* **What you have to do**
Although the data below contains pictures, output only the lines between those holding "Figure 9. Comparison" and "Figure 1. The", inclusive, exactly and without those pictures.

* **Dataset records**
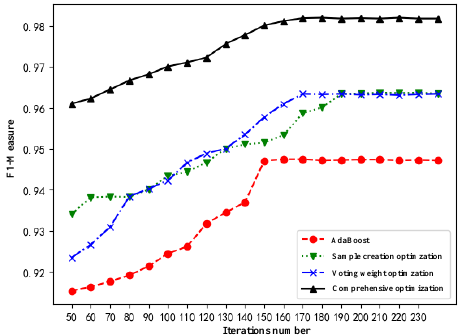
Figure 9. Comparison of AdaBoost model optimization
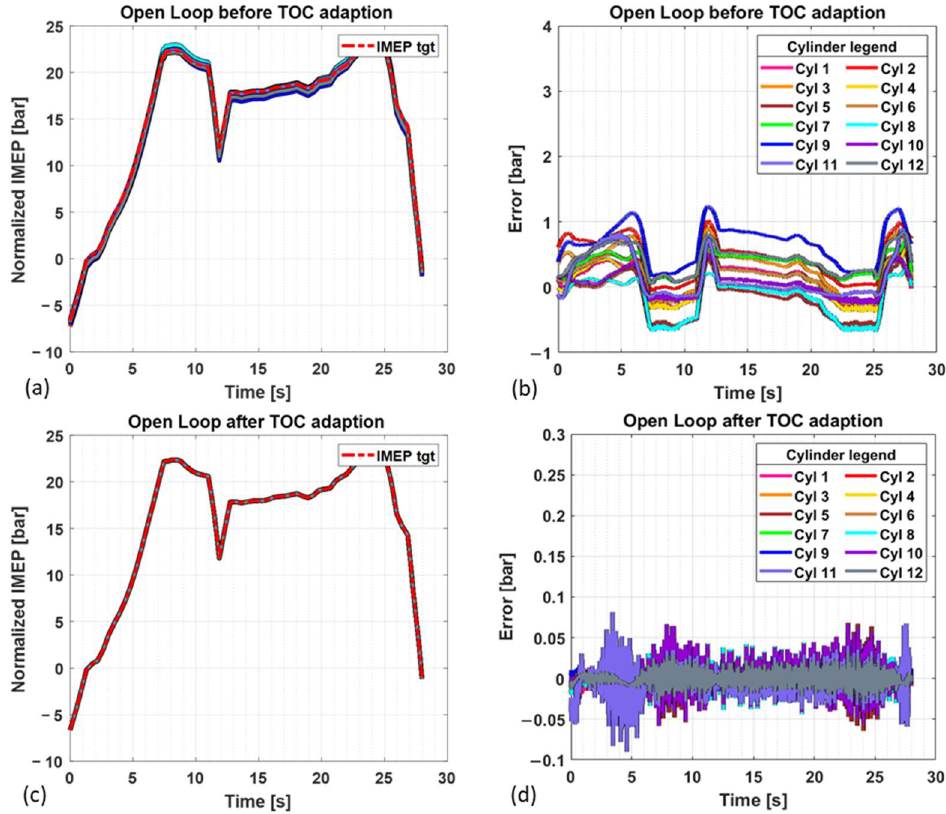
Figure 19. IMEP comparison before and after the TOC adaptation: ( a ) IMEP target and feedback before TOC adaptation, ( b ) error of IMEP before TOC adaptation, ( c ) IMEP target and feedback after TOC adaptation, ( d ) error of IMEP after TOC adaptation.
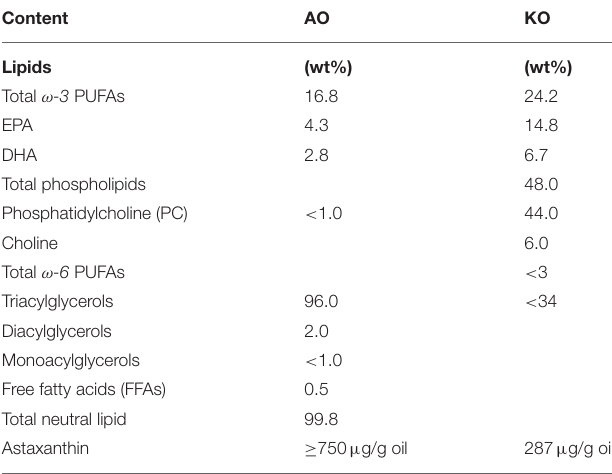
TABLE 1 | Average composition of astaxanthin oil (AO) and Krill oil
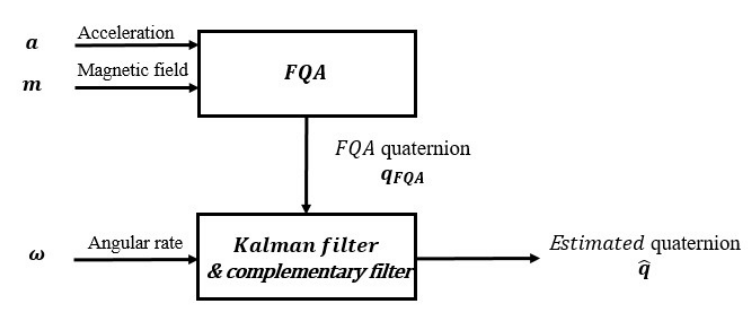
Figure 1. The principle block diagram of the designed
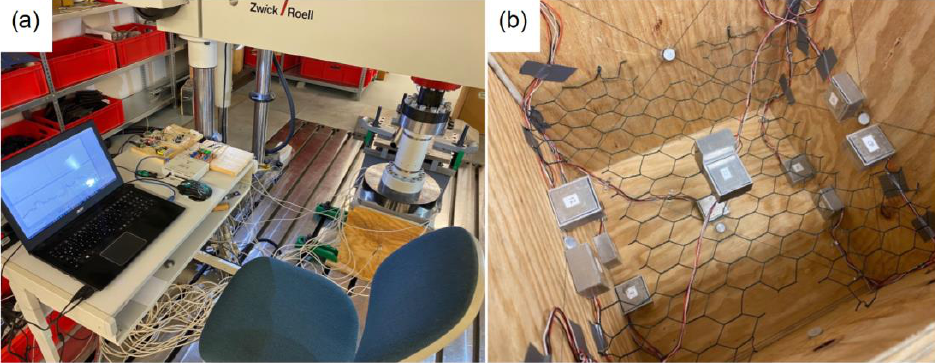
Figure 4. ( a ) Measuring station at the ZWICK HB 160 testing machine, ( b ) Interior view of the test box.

---

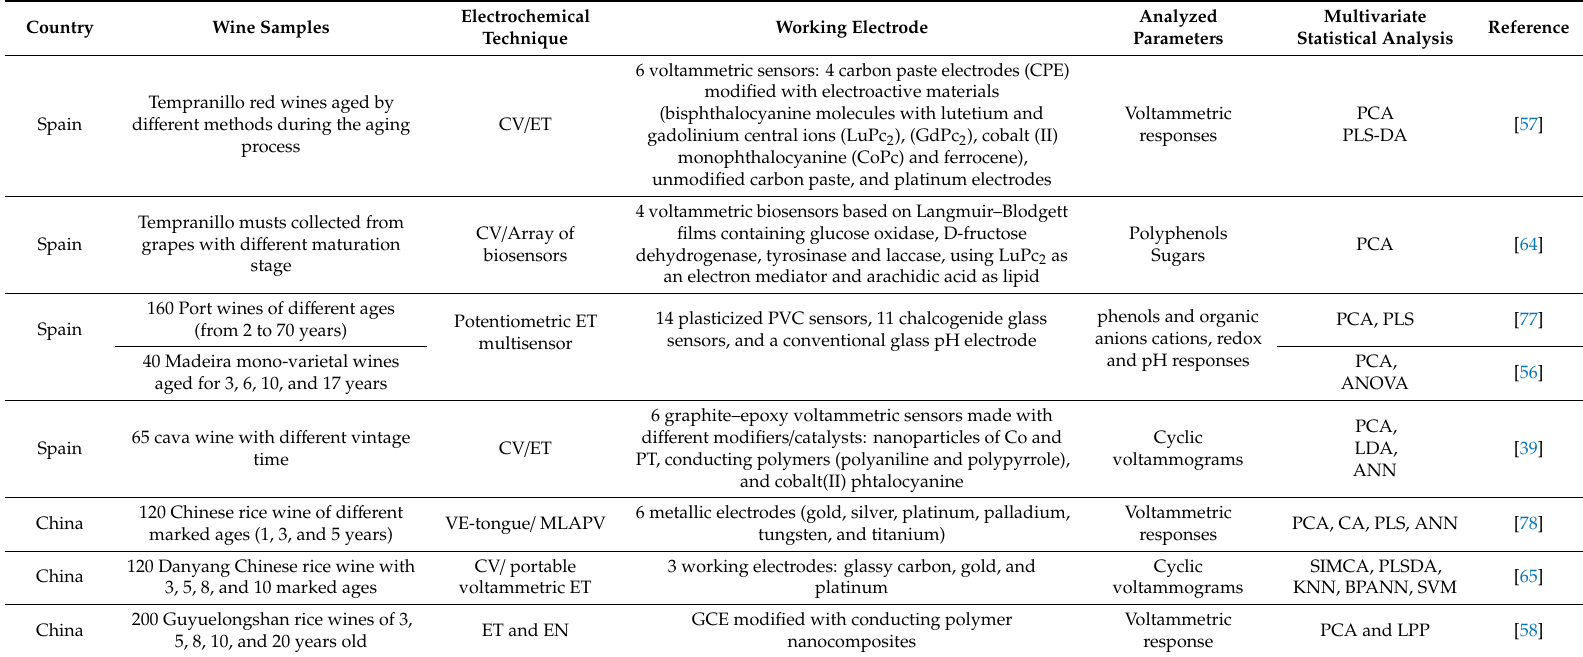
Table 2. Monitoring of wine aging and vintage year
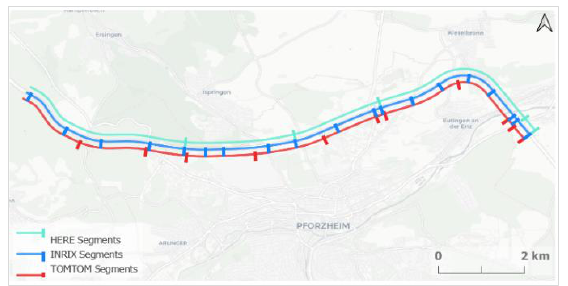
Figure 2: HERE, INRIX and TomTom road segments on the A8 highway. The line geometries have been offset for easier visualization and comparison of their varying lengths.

* * *

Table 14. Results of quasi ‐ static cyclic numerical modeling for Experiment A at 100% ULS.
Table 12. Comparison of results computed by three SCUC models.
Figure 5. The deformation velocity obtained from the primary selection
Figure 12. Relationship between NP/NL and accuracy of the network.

* **Response area**
Figure 9. Comparison of AdaBoost model optimization
Figure 19. IMEP comparison before and after the TOC adaptation: ( a ) IMEP target and feedback before TOC adaptation, ( b ) error of IMEP before TOC adaptation, ( c ) IMEP target and feedback after TOC adaptation, ( d ) error of IMEP after TOC adaptation.
TABLE 1 | Average composition of astaxanthin oil (AO) and Krill oil
Figure 1. The principle block diagram of the designed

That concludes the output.